+++ 所给摘录 +++
读入数据集，预处理，计算分子指纹，再用模型预测 pka

2.3.Modelling

尝试多种模型和多种分子特征，对比训练和预测
novartis_testset 和 avlilumove_testset 作为外部测试集
DataFrame.set_index 用已有的列设置索引，下面是两个文件的样子

novartis_testset = PandasTools.LoadSDF('datasets/novartis_cleaned_mono_unique_notraindata.sdf').set_index('ID', verify_integrity=True)
avlilumove_testset = PandasTools.LoadSDF('datasets/AvLiLuMoVe_cleaned_mono_unique_notraindata.sdf').set_index('ID', verify_integrity=True)
len(novartis_testset), len(avlilumove_testset) #(280, 123)

在这里插入图片描述

3.MolGpKa

预测小分子 pka，文章是 MolGpka: A Web Server for Small Molecule p Ka Prediction Using a Graph-Convolutional Neural Network，代码是 MolGpKa，下面是代码分析：
benchmark_delta_pka 文件夹包含的是测试模型性能的数据
models 文件夹包含的是模型权重
src 文件夹包含的是数据处理和训练模型的代码，prepare_dataset_graph 把分子数据转化成 graph 数据
molgpka_api_example 是发送网络请求获得数据的代码

3.1.benchmark_delta_pka

In order to test the substitution effects extensively, we created a benchmark set by performing matched molecular pair analysis on experimental pKa data sets collected by Baltruschat et al. The benchmark set contains 4322 data points.
+++
给定任务 1: 请在记录中从含有“family: Ehretiaceae”的那一行起，至含有“scientific name: Gamochaeta purpurea”的那一行止，重新写出这些行，将其中的“phylum”换成“division”，其余一律不变。
该摘录与随附的记录毫无关联。
+++ 数据摘录 +++
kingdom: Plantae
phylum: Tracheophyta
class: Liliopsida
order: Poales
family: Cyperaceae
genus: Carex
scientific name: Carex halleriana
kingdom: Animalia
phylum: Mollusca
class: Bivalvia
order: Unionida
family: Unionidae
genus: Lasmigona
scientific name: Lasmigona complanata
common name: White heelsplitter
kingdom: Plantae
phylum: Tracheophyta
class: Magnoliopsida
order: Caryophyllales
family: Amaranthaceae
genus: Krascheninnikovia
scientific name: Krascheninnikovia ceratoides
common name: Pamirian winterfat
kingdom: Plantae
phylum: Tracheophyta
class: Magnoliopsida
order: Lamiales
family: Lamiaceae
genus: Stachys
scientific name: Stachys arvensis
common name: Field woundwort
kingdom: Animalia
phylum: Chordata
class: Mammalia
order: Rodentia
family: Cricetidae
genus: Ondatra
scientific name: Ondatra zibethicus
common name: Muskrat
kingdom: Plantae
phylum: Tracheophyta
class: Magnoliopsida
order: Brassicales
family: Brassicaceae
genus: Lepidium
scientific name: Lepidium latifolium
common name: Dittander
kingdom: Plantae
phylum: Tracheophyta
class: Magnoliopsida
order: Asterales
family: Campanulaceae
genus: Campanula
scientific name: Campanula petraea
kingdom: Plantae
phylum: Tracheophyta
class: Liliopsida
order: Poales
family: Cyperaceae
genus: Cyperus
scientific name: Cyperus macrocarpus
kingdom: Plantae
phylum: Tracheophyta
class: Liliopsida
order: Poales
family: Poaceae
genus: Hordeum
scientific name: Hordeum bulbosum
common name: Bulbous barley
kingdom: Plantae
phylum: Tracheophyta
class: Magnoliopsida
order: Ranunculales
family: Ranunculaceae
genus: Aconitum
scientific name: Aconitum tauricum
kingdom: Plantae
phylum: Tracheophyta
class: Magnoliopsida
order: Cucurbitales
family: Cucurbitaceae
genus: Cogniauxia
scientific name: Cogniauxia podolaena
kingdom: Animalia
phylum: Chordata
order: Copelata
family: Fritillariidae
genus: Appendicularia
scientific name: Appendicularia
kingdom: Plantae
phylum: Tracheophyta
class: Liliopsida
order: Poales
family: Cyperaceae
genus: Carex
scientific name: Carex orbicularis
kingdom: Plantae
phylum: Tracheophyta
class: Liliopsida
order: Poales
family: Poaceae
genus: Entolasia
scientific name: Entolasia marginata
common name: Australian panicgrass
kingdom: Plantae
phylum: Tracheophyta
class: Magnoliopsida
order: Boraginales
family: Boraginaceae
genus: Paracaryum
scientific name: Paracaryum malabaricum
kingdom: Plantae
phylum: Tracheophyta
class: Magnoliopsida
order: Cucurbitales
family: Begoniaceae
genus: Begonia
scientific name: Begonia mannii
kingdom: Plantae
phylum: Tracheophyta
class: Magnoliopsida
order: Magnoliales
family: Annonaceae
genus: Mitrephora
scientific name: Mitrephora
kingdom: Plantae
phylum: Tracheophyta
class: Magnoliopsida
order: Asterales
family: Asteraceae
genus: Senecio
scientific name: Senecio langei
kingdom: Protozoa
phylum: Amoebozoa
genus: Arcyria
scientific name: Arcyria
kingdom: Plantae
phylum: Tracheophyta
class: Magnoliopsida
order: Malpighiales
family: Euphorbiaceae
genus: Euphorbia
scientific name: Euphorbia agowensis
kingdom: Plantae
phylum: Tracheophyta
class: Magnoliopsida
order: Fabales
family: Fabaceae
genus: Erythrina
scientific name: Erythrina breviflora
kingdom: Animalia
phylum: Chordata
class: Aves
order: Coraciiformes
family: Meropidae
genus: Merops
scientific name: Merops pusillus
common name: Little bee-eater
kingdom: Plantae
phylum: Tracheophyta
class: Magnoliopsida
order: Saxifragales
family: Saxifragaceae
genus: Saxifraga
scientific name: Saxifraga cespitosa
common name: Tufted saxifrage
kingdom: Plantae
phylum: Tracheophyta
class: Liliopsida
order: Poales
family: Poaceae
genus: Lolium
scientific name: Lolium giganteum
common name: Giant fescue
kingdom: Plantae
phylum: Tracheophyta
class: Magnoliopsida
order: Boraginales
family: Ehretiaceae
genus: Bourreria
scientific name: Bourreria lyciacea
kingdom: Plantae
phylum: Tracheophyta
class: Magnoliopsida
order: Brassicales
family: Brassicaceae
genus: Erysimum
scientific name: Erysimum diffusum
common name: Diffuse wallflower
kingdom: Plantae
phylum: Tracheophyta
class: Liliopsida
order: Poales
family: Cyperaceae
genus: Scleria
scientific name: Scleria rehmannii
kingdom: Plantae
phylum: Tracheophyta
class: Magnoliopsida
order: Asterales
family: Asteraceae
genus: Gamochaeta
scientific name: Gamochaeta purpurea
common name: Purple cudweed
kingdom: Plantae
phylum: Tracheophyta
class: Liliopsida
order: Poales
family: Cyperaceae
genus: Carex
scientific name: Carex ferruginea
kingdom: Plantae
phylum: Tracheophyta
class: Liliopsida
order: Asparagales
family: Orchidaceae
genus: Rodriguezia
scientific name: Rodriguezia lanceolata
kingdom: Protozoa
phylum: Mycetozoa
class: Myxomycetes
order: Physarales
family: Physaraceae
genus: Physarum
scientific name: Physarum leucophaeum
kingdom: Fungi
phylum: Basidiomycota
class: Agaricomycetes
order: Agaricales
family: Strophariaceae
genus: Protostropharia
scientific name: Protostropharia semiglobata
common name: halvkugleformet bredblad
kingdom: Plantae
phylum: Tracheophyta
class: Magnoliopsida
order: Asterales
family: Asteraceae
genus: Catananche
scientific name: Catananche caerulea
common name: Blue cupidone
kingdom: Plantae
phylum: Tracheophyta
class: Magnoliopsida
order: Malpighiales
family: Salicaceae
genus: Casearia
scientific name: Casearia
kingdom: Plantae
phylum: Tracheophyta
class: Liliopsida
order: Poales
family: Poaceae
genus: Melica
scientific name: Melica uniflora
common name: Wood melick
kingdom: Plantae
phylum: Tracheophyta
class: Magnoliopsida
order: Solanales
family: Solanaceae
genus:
+++
给定任务 2: 请接着这段关于 MolGpKa 小分子 pKa 预测的摘录，从其末句之后续写下去。

任务答案 1:
family: Ehretiaceae
genus: Bourreria
scientific name: Bourreria lyciacea
kingdom: Plantae
division: Tracheophyta
class: Magnoliopsida
order: Brassicales
family: Brassicaceae
genus: Erysimum
scientific name: Erysimum diffusum
common name: Diffuse wallflower
kingdom: Plantae
division: Tracheophyta
class: Liliopsida
order: Poales
family: Cyperaceae
genus: Scleria
scientific name: Scleria rehmannii
kingdom: Plantae
division: Tracheophyta
class: Magnoliopsida
order: Asterales
family: Asteraceae
genus: Gamochaeta
scientific name: Gamochaeta purpurea

任务答案 2:
All data was listed in experimental_substituents_effects.csv.
We created graphic representation for cases with more than five substituent (shown in visualization_experiment_substituents_effects_acids.xlsx and visualization_experiment_substituents_effects_bases.xlsx).

import pandas as pd
df=pd.read_csv("experimental_substituents_effects.csv",sep='	')

df 长下面这样
两个 core 一致的分子通过 substituent 的变化，得到了不同的实验 pka1 和 pka2
visualization__experiment_substituents_effects_bases.xlsx 长下面这样

3.1.prepare_dataset_graph

if __name__=="__main__":
    mol_path = "datasets/mols.sdf"
    mols = Chem.SDMolSupplier(mol_path, removeHs=False)
    train_dataset, valid_dataset = generate_datasets(mols)

    train_path = "datasets/train.pickle"
    valid_path = "datasets/valid.pickle"
    dump_datasets(train_dataset, train_path)
    dump_datasets(valid_dataset, valid_path)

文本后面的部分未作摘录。